Problems to work on =
**1)** Please answer these from the notes on crash reporter fixes:
(a) Which user creates and owns `/tmp/crash_reporter/` during early boot?
(b) To which directory is some `/tmp` state moved?
(c) How is `/proc` mounted?
**2)** Reproduce the part of the notes on crash reporter fixes starting at "A few directed" and ending at "could hijack it.".

Text =
* * *

A few directed fixes went in first:
* https://chromium-review.googlesource.com/673485:
`/tmp/crash_reporter/` is created and owned as root during early boot so
no one else could hijack it.
* https://chromium-review.googlesource.com/716878 &
https://chromium-review.googlesource.com/721564:
Move some `/tmp` state to `/run` which is only accessible by root and the
daemon that initialized the specific subdir (e.g. crash-reporter).
After that, some class fixes went in:
* https://chromium-review.googlesource.com/672943 &
https://chromium-review.googlesource.com/678294 &
https://chromium-review.googlesource.com/723869:
Have crash_reporter & crash_sender always run in unique mount namespaces
and create unique & empty `/tmp` mounts.
Now any attacks via shared `/tmp` are impossible.
We also mount `/proc` read-only so any write attacks to sysctl paths are
impossible.

* * *

Items from a data source =
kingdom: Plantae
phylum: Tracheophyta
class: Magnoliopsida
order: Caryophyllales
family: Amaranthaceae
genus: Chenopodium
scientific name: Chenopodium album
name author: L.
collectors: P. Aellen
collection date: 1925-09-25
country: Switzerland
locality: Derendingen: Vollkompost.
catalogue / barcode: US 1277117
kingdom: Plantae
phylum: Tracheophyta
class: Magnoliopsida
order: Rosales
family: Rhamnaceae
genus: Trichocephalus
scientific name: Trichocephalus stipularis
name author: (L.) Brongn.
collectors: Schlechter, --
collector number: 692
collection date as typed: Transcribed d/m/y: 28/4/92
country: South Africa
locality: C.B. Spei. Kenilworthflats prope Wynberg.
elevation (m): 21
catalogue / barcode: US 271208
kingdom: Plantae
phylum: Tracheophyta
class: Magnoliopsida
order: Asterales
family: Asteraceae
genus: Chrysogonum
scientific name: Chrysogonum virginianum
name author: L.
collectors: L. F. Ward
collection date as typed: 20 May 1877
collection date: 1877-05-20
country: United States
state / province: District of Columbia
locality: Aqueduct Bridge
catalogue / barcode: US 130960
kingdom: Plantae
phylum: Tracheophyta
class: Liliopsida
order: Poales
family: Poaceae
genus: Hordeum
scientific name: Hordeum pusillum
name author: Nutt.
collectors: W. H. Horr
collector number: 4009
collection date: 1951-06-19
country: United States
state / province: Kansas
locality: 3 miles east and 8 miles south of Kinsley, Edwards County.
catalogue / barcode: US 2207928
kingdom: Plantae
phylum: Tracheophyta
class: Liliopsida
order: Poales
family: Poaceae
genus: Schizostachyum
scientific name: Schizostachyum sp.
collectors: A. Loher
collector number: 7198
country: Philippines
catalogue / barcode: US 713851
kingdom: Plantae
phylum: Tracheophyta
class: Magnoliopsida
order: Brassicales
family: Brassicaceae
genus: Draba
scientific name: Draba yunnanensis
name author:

* * *

Worked answers =
**1)**
(a) Root
(b) `/run`
(c) Read-only

**2)**
A few directed fixes went in first:
* https://chromium-review.googlesource.com/673485:
`/tmp/crash_reporter/` is created and owned as root during early boot so
no one else could hijack it.